Textauszug »
________

So haben wir heutzutage viele wohlmeinende Eiferer, die nichts als Strafpredigten halten, immer nur die Sünden vorhalten, meinend, damit Buße zu wecken; und sie thuns, um nicht den Menschen gefällig zu seyn. Aber nicht gefällig und ungefällig seyn ist auch wieder Zweierlei. Sie sollten vor Allem ungefälliges, abstoßendes Wesen meiden, sollten's lernen, geduldiger, schonender, langmüthiger, schweigender zu werden, bis ihre Liebe und Barmherzigkeit gefühlt wird, an dem, daß sie den Barmherzigen anpreisen. Dann erst bekommen sie Macht, die Leute zur Buße und Bekehrung zu bringen. In der Regel kommts dann den Leuten von selber, wie dem Zachäus, dem der Heiland nur Liebe erzeigt, ohne die geringste Strafrede, obgleich er ein Dieb und Betrüger war, und der dann doch vor Jedermann seine Umkehr anzeigt, mit den Worten: „er wolle vierfältig wiedergeben, was er betrogen habe“.

________

(Zeilen aus einer Sammlung)
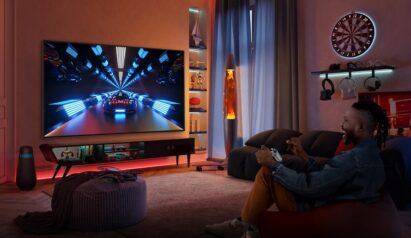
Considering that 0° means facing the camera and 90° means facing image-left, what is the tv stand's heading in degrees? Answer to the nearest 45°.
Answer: approximately 315°

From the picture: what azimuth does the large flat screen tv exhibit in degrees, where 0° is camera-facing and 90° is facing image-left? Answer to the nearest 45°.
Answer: approximately 315°

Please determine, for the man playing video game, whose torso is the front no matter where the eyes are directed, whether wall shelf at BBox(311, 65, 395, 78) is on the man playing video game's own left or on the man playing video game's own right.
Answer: on the man playing video game's own right

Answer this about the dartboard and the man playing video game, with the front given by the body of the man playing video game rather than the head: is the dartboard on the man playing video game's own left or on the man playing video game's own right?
on the man playing video game's own right

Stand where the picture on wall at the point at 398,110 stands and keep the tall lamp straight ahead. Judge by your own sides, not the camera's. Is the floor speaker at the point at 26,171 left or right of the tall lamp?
left

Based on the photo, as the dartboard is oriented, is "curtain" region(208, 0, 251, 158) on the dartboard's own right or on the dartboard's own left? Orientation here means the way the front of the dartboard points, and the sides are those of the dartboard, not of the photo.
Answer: on the dartboard's own right
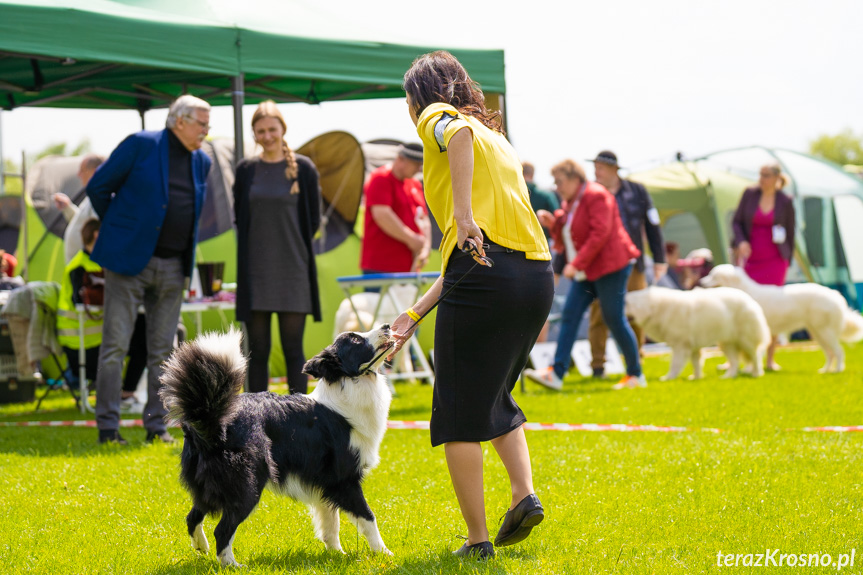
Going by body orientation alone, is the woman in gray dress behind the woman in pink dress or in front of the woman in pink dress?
in front

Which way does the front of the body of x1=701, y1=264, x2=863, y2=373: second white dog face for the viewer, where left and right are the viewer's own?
facing to the left of the viewer

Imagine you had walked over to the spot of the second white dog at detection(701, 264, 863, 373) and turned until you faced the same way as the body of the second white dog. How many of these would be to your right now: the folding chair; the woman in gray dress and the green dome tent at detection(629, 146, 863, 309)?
1

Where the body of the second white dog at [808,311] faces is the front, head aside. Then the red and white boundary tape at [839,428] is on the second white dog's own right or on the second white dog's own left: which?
on the second white dog's own left

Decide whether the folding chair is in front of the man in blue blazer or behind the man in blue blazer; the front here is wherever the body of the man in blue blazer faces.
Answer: behind

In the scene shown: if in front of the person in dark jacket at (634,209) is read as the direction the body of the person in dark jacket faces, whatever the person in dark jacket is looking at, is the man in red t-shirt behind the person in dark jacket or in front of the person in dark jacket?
in front

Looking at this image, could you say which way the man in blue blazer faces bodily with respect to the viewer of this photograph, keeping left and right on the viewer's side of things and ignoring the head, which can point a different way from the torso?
facing the viewer and to the right of the viewer

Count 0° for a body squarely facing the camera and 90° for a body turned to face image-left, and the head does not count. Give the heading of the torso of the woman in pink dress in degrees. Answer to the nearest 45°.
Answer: approximately 0°

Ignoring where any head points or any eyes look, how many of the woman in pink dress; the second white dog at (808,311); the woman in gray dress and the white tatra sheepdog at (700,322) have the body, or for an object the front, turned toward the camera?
2

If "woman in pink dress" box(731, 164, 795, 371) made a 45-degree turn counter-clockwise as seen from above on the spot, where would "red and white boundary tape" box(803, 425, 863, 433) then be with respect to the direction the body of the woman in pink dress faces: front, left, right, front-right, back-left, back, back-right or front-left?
front-right

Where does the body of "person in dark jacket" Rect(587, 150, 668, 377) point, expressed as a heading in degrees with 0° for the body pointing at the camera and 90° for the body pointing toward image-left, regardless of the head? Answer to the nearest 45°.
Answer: approximately 45°

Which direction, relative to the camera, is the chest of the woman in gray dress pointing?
toward the camera

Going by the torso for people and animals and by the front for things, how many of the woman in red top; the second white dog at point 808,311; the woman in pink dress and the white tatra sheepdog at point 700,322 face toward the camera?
1

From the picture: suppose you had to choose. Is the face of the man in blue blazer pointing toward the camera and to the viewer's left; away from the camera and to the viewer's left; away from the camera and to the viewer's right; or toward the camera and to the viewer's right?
toward the camera and to the viewer's right

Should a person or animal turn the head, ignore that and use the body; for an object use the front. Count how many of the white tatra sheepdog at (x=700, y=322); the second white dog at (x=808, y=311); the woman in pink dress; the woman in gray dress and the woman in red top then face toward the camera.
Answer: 2
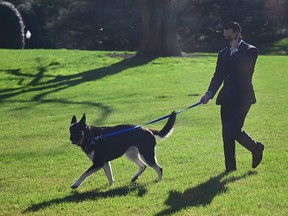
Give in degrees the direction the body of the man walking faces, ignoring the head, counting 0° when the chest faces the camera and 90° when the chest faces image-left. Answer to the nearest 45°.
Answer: approximately 45°

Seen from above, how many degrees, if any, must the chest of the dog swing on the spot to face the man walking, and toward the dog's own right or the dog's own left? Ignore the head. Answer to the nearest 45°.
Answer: approximately 180°

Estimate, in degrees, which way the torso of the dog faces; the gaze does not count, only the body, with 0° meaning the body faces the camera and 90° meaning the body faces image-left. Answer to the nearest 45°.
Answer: approximately 90°

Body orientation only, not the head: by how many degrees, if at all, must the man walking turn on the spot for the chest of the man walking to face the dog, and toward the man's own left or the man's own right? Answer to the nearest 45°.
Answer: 0° — they already face it
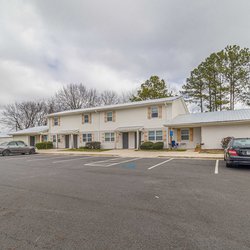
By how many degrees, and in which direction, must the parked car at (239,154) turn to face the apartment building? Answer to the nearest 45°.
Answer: approximately 45° to its left

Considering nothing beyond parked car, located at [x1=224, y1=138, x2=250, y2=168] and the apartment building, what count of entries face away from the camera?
1

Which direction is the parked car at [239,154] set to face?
away from the camera

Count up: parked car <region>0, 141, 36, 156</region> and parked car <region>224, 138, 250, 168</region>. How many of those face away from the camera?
1

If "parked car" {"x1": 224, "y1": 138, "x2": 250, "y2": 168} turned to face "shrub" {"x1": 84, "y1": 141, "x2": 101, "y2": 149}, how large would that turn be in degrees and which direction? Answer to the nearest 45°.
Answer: approximately 45° to its left

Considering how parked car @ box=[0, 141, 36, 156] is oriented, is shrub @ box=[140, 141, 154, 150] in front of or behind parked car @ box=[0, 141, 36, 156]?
in front

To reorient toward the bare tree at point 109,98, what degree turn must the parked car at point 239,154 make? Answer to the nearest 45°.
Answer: approximately 45° to its left

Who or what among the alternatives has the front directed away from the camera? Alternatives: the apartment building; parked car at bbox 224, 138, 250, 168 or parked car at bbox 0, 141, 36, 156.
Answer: parked car at bbox 224, 138, 250, 168

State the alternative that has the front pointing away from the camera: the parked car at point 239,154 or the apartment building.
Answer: the parked car

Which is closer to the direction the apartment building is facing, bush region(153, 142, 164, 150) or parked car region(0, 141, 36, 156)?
the parked car
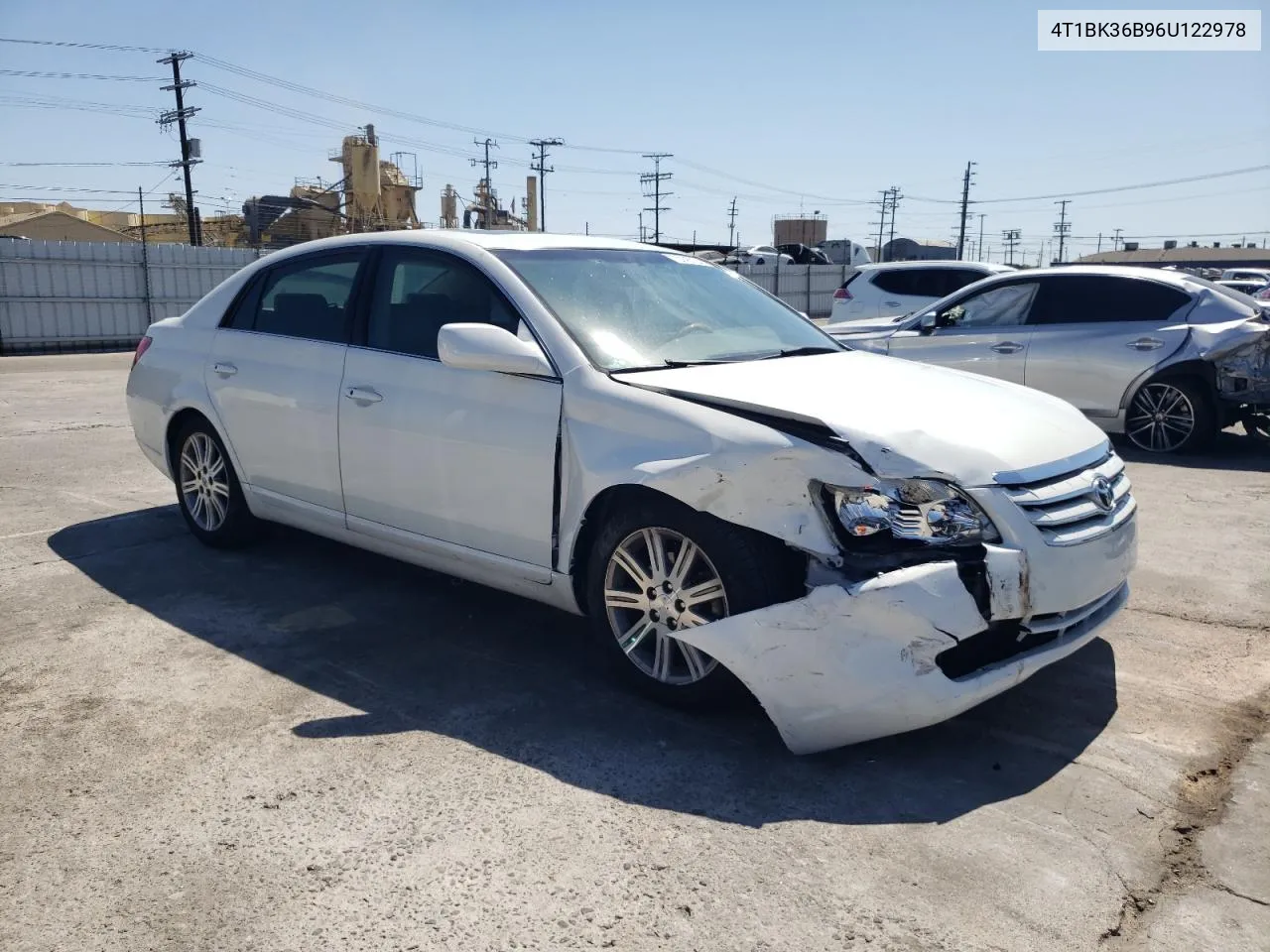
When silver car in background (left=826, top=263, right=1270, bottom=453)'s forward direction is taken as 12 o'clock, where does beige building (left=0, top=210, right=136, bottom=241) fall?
The beige building is roughly at 1 o'clock from the silver car in background.

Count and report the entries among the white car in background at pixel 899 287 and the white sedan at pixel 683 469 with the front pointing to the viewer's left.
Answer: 0

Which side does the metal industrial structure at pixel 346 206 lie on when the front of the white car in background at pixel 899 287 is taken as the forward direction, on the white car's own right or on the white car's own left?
on the white car's own left

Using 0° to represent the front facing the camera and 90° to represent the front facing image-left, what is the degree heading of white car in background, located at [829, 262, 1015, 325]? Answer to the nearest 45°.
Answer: approximately 270°

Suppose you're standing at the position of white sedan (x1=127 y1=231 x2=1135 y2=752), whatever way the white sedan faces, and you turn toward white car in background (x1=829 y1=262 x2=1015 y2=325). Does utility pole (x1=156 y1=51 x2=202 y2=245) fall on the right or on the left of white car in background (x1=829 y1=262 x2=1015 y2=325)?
left

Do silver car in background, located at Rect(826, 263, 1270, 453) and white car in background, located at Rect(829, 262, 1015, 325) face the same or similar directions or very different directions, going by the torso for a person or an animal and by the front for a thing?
very different directions

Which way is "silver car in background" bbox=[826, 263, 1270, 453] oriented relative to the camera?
to the viewer's left

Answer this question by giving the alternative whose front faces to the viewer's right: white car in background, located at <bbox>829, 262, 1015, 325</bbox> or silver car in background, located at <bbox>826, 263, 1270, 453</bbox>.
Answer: white car in background, located at <bbox>829, 262, 1015, 325</bbox>

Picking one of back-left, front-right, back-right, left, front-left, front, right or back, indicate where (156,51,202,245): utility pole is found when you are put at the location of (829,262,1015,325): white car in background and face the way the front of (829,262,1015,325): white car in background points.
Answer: back-left

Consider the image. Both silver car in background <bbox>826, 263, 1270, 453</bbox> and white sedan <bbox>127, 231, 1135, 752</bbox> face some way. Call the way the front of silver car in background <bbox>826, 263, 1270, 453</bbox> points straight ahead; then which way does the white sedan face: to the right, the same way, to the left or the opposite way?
the opposite way

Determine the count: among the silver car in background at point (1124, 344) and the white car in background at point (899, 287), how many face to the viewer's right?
1

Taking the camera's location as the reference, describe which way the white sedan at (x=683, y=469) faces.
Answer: facing the viewer and to the right of the viewer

________

Aufgabe 1 » Was will Zachäus laut dem Textauszug vierfältig wiedergeben?
Aufgabe 2 » Prüfen Sie, ob die folgenden Aussagen mit dem Textauszug übereinstimmen: (a) Der Heiland hielt Zachäus eine Strafrede. (b) Die Eiferer sollten lernen, geduldiger und schonender zu werden. (c) Nicht gefällig und ungefällig zu sein ist dasselbe.
Die Zeilen spielen hierbei keine Rolle.

Antwort 1 » Er will wiedergeben, was er betrogen habe.

Antwort 2 »
(a) Nein: „ohne die geringste Strafrede“
(b) Ja: „sollten's lernen, geduldiger, schonender, langmüthiger, schweigender zu werden“
(c) Nein: „Aber nicht gefällig und ungefällig seyn ist auch wieder Zweierlei.“